Leadership and learning happen best in relationship. To be an exemplary and engaging learning community requires us to build ongoing relationships both within and beyond Crossroads.
Learning in relationship deepens our engagement with ideas and extends the reach of our work. For example, last week, students from the Theater for Social Change elective performed a short original play designed to deepen our high school students’ exploration of race and gender at Crossroads. Next, for the middle school, they extended their efforts by facilitating theater games encouraging closeness and mutual care.
Also last week, about 50 Crossroads students gathered for the National School Walkout. First, they deepened their discussions of gun control as they prepared protest signs on the green space. Next, they rode the Metro downtown, where Crossroads represented the largest contingent to gather in front of Attorney General Josh Hawley’s office, extendingtheir voices into the community.
The power of these undertakings relied on both the strong bonds between our students and our connections with organizations and individuals in the wider St.

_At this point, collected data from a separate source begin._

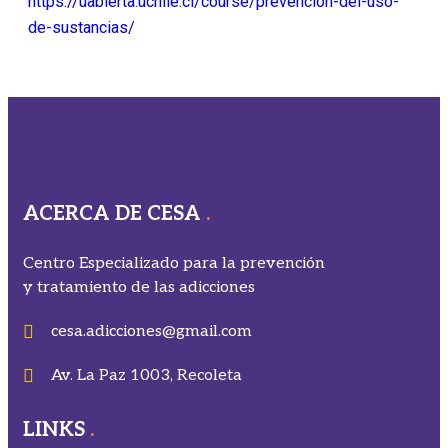
https://uabierta.uchile.cl/course/prevencion-del-uso-
de-sustancias/
ACERCA DE CESA
Centro Especializado para la prevención
y tratamiento de las adicciones
cesa.adicciones@gmail.com
Av. La Paz 1003, Recoleta
LINKS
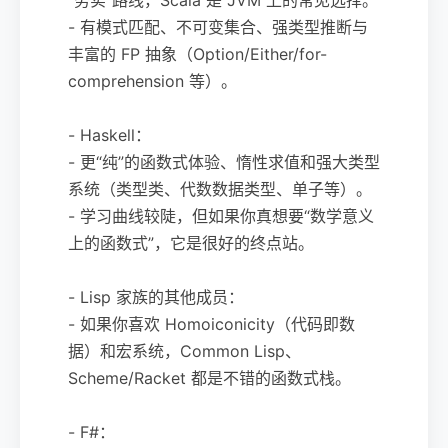
- 有模式匹配、不可变集合、强类型推断与
丰富的 FP 抽象（Option/Either/for-
comprehension 等）。
- Haskell：
- 更“纯”的函数式体验、惰性求值和强大类型
系统（类型类、代数数据类型、单子等）。
- 学习曲线较陡，但如果你真想要“数学意义
上的函数式”，它是很好的终点站。
- Lisp 家族的其他成员：
- 如果你喜欢 Homoiconicity（代码即数
据）和宏系统，Common Lisp、
Scheme/Racket 都是不错的函数式栈。
- F#：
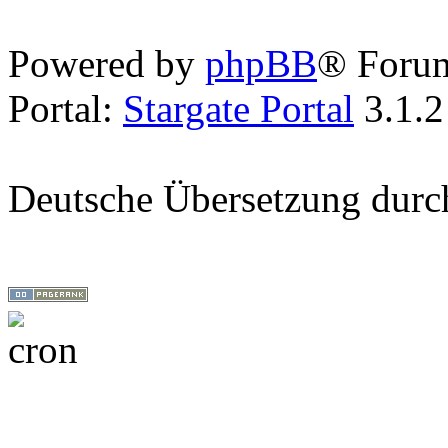
Powered by
phpBB
® Foru
Portal:
Stargate Portal
3.1.2
Deutsche Übersetzung dur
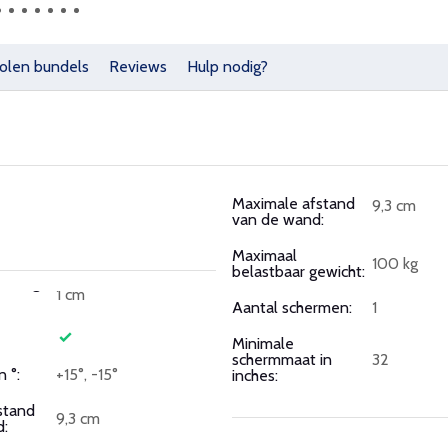
olen bundels
Reviews
Hulp nodig?
Maximale afstand
9,3 cm
van de wand:
Maximaal
100 kg
belastbaar gewicht:
1 cm
Aantal schermen:
1
Minimale
schermmaat in
32
 °:
+15°, -15°
inches:
stand
9,3 cm
:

Louis community.
Other ways we are both deepening and extending the work of our school include:
- Our GSA (Gender/Sexuality Alliance) is sponsoring Pride Week, culminating in the National Day of Silence.
- Student Council is sponsoring a Michelle Obama Inspired Week of Activities (or MOIWA, as they’ve dubbed it), based on her Let’s Move initiative, encouraging students to put down their technology and play together.

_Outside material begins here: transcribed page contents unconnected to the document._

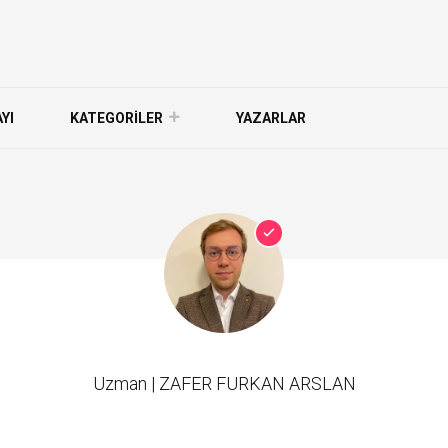
YI
KATEGORİLER
YAZARLAR
Uzman |
ZAFER FURKAN ARSLAN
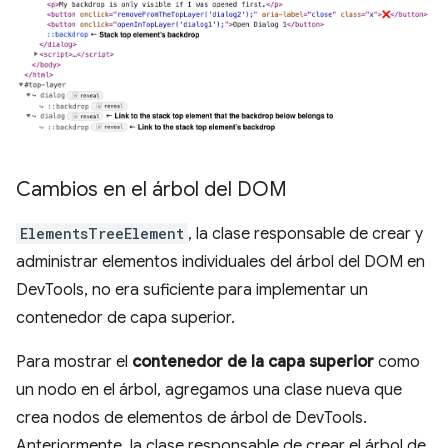
Cambios en el árbol del DOM
ElementsTreeElement
, la clase responsable de crear y
administrar elementos individuales del árbol del DOM en
DevTools, no era suficiente para implementar un
contenedor de capa superior.
Para mostrar el
contenedor de la capa superior
como
un nodo en el árbol, agregamos una clase nueva que
crea nodos de elementos de árbol de DevTools.
Anteriormente, la clase responsable de crear el árbol de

- Our spring Mastery Learning Project participants are presenting their independent study work to teachers and peers during enrichment blocks.
- Today, we welcomed over 100 Grandfriends to campus to learn with and from our students and faculty.

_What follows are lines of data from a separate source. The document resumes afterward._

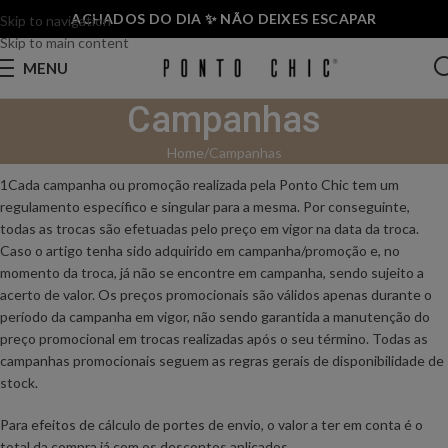
ACHADOS DO DIA ✨ NÃO DEIXES ESCAPAR
Skip to navigation
Skip to main content
MENU
Campanhas
Home
Campanhas
1Cada campanha ou promoção realizada pela Ponto Chic tem um
regulamento específico e singular para a mesma. Por conseguinte,
todas as trocas são efetuadas pelo preço em vigor na data da troca.
Caso o artigo tenha sido adquirido em campanha/promoção e, no
momento da troca, já não se encontre em campanha, sendo sujeito a
acerto de valor.
Os preços promocionais são válidos apenas durante o
período da campanha em vigor, não sendo garantida a manutenção do
preço promocional em trocas realizadas após o seu término.
Todas as
campanhas promocionais seguem as regras gerais de disponibilidade de
stock.
Para efeitos de cálculo de portes de envio, o valor a ter em conta é o
total da compra já com os descontos aplicados.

- Tomorrow, we will take part in a morning of service learning through our Good Work program, which cultivates ongoing relationships between our school and local nonprofits.
Again, leadership and learning can’t happen in isolation. Each of the activities, events, and accomplishments on this list represents engagement not only with ideas and information, but with each other. These are the personal, real-world connections that make the learning come to life.